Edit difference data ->

======

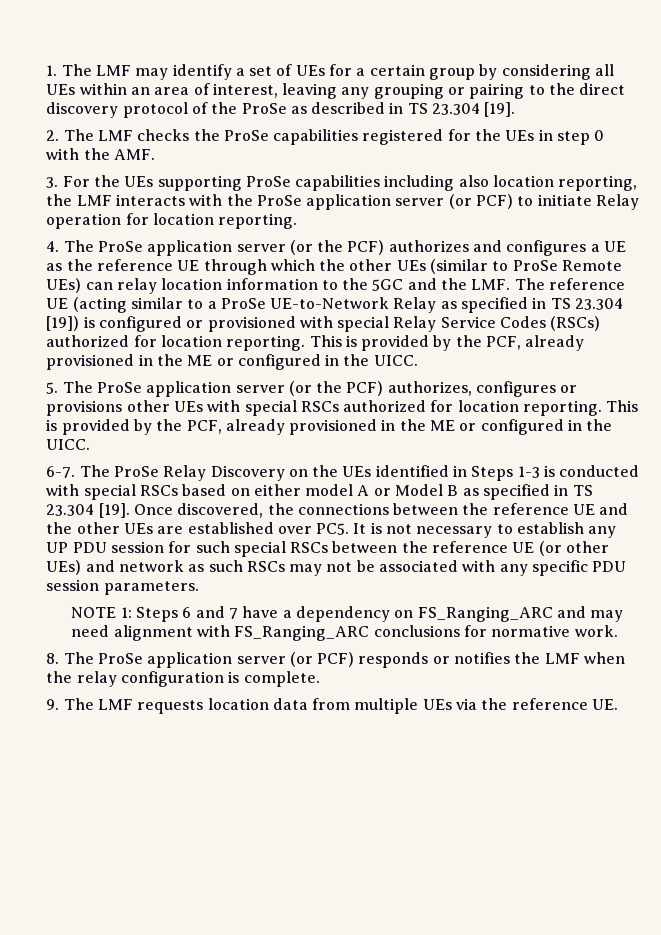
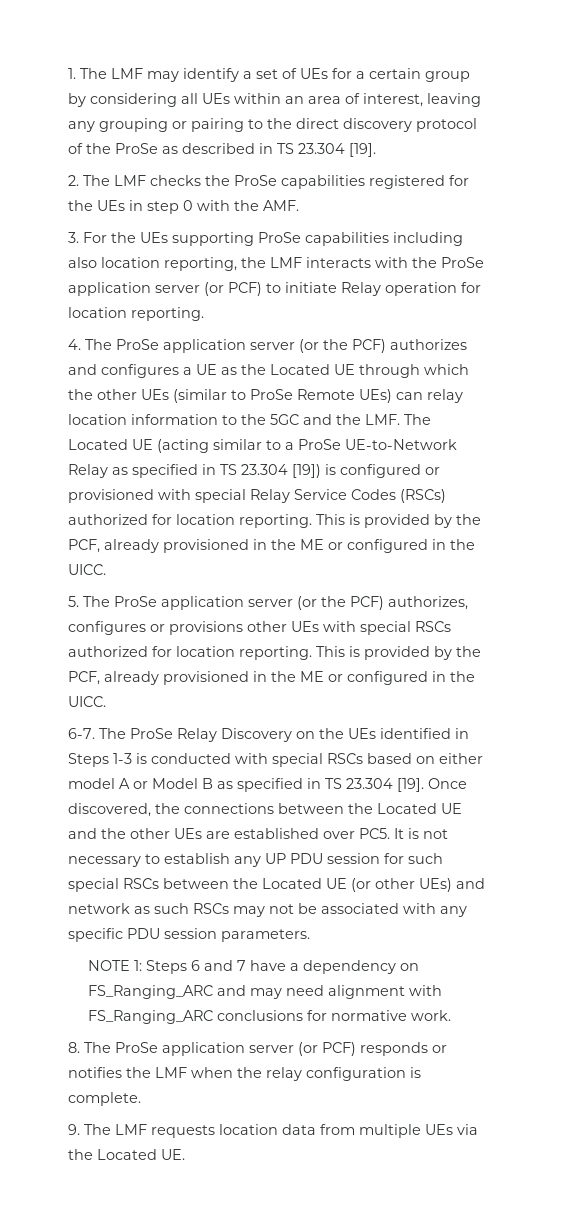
[96,259,173,271] reference -> [270,364,331,375] Located
[549,278,626,290] reference -> [68,439,129,450] Located
[492,503,569,515] reference -> [377,803,438,814] Located
[432,541,509,553] reference -> [262,878,323,889] Located
[511,698,588,710] reference -> [97,1149,158,1160] Located

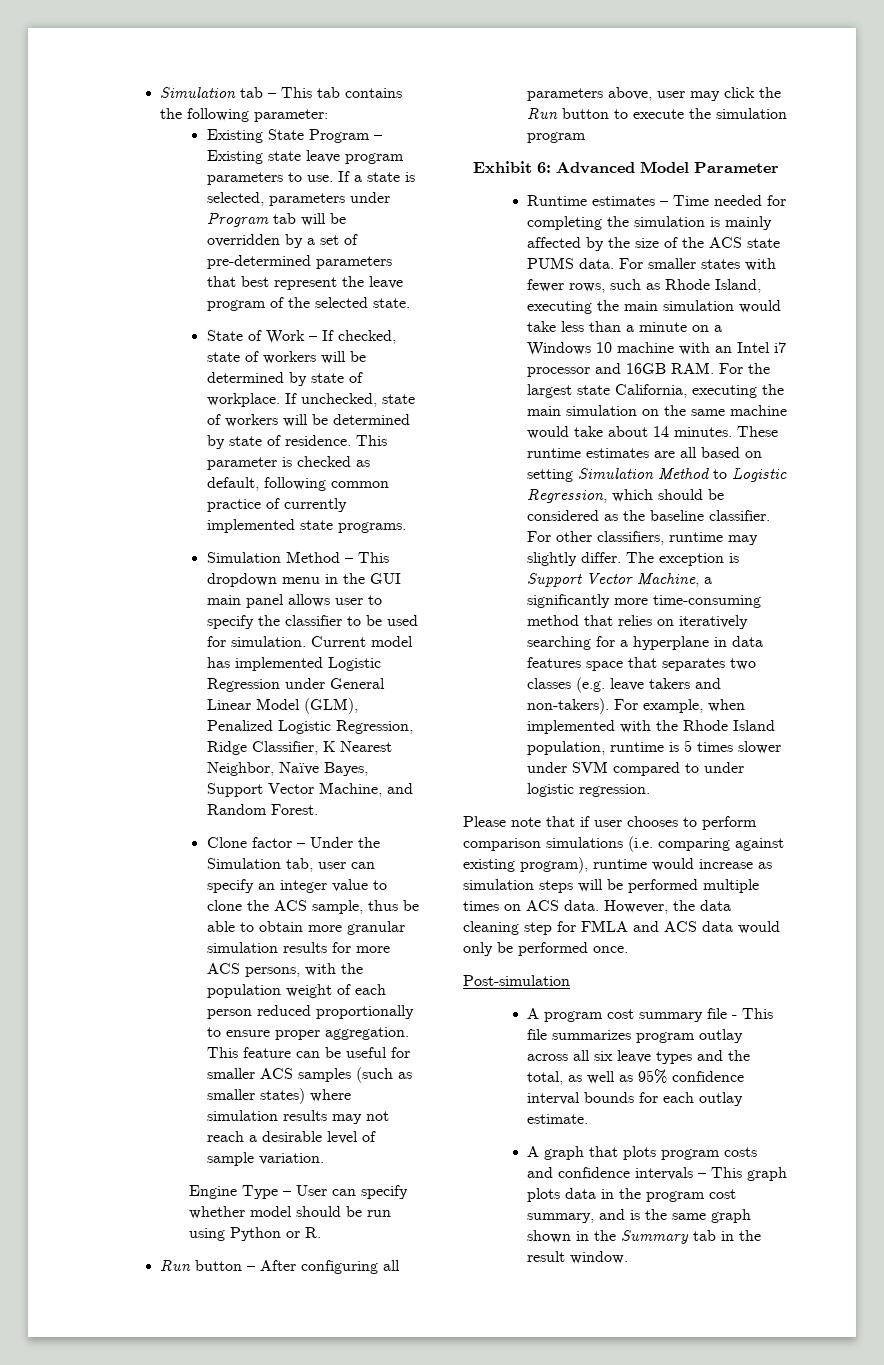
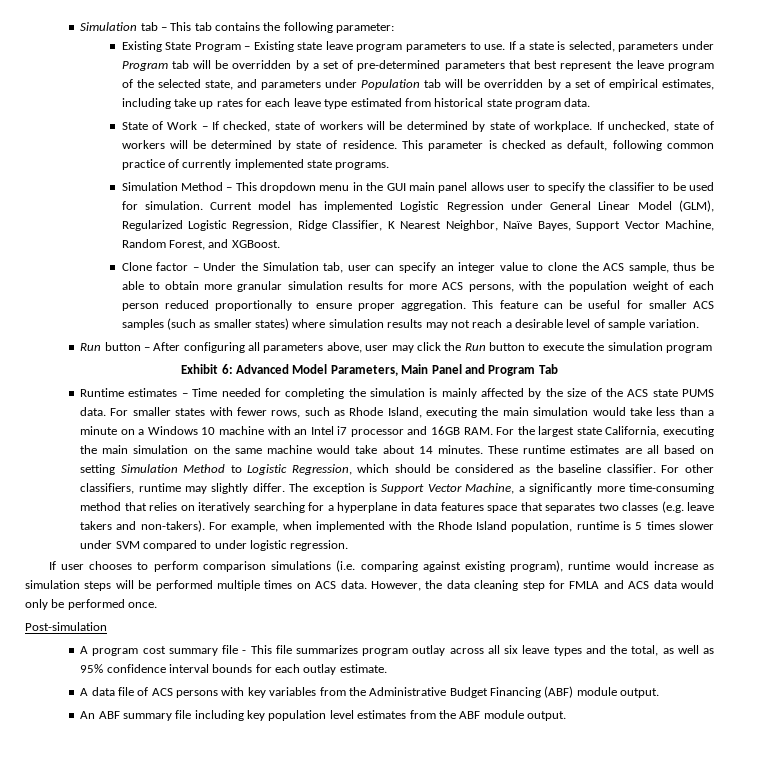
[372,298,410,308] state. -> [204,79,715,90] [121,98,591,109] state, and parameters under Population tab will be overridden by a set of empirical estimates, including take up rates for each leave type estimated from historical state program data.
[206,720,273,731] Penalized -> [121,220,183,231] Regularized
[386,783,413,794] [206,804,318,815] and Random Forest. -> [121,239,280,250] Random Forest, and XGBoost.
[189,1185,409,1199] [189,1206,392,1219] [189,1227,322,1241] // Engine Type – User can specify whether model should be run using Python or R. -> (699, 323) none
[693,162,779,173] Parameter -> [330,364,558,376] Parameters, Main Panel and Program Tab
[463,816,590,827] Please note that if -> [48,561,56,570] If
[544,1146,758,1160] [527,1167,788,1181] [527,1188,737,1202] [527,1209,752,1223] [527,1230,762,1244] [527,1251,629,1264] graph that plots program costs and confidence intervals – This graph plots data in the program cost summary, and is the same graph shown in the Summary tab in the result window. -> [91,686,660,698] [80,710,566,721] data file of ACS persons with key variables from the Administrative Budget Financing (ABF) module output. // An ABF summary file including key population level estimates from the ABF module output.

======

How to complete this task -> Without including any pictures, return every line of the records exactly.

Solution ->
[96,259,173,271] reference -> [270,364,331,375] Located
[549,278,626,290] reference -> [68,439,129,450] Located
[492,503,569,515] reference -> [377,803,438,814] Located
[432,541,509,553] reference -> [262,878,323,889] Located
[511,698,588,710] reference -> [97,1149,158,1160] Located

[372,298,410,308] state. -> [204,79,715,90] [121,98,591,109] state, and parameters under Population tab will be overridden by a set of empirical estimates, including take up rates for each leave type estimated from historical state program data.
[206,720,273,731] Penalized -> [121,220,183,231] Regularized
[386,783,413,794] [206,804,318,815] and Random Forest. -> [121,239,280,250] Random Forest, and XGBoost.
[189,1185,409,1199] [189,1206,392,1219] [189,1227,322,1241] // Engine Type – User can specify whether model should be run using Python or R. -> (699, 323) none
[693,162,779,173] Parameter -> [330,364,558,376] Parameters, Main Panel and Program Tab
[463,816,590,827] Please note that if -> [48,561,56,570] If
[544,1146,758,1160] [527,1167,788,1181] [527,1188,737,1202] [527,1209,752,1223] [527,1230,762,1244] [527,1251,629,1264] graph that plots program costs and confidence intervals – This graph plots data in the program cost summary, and is the same graph shown in the Summary tab in the result window. -> [91,686,660,698] [80,710,566,721] data file of ACS persons with key variables from the Administrative Budget Financing (ABF) module output. // An ABF summary file including key population level estimates from the ABF module output.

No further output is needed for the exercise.